If you are a pain patient here are links to forms that are needed.

This next form is to be filled out when starting your pain management program.  It is your understanding of the parameters that are laid out for both of us to engage in the program. This only needs to be filled out once.

Controlled Substance Agreement

The form below assesses your risk for developing problems with pain medication.  Answer these questions honestly so that I can best assess your needs.  Having risk factors does not necessarily exclude you from getting pain medication.  This only need to be filled out once.

Opioid Risk Tool

Pain Assessment Form

 The first is to be used to assess your level of discomfort.  If you are not sure if your scores are one number or another it is OK to circle two or three numbers to estimate your range.   To help define the pain scale numbers use the following guide:  

0 No Pain  

1-2 Pain that does not interfer with your thoughts or activities.  

3 With this level of pain you can function, but you are aware of the pain.  You are not forgetting it.

4 This level means that you can do what you are doing, but the pain is interferring with it and slowing you down.  You have to pause, take a deep breath or stretch to continue.
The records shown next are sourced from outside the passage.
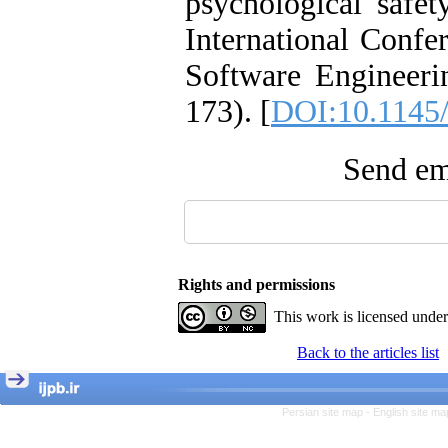
psychological safet
International Conf
Software Engineeri
173). [
DOI:10.1145
Send ema
Rights and permissions
This work is licensed unde
Back to the articles list
Persian site map -
English site m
5 Very disabling pain.  Causes great difficulty moving or applying any strength through the painful area.  You are unable to complete the current activity.  

6 Pain that causes disability between 5 and 7.  

7 Severely disabling pain.  You cannot use or move the painful area.  You have difficulty talking and concentrating on anything but the pain.  Needing to lie-down and/or pain related tearfulness are common at this level of pain.  

8-9 Pain that causes disability between 7 and 10.  Nearing need for hopitalization.  

10 Worst imaginable pain.  Causes you to be completetly incapacitated and barely able to talk.  Requires immediate emergency hospitalization.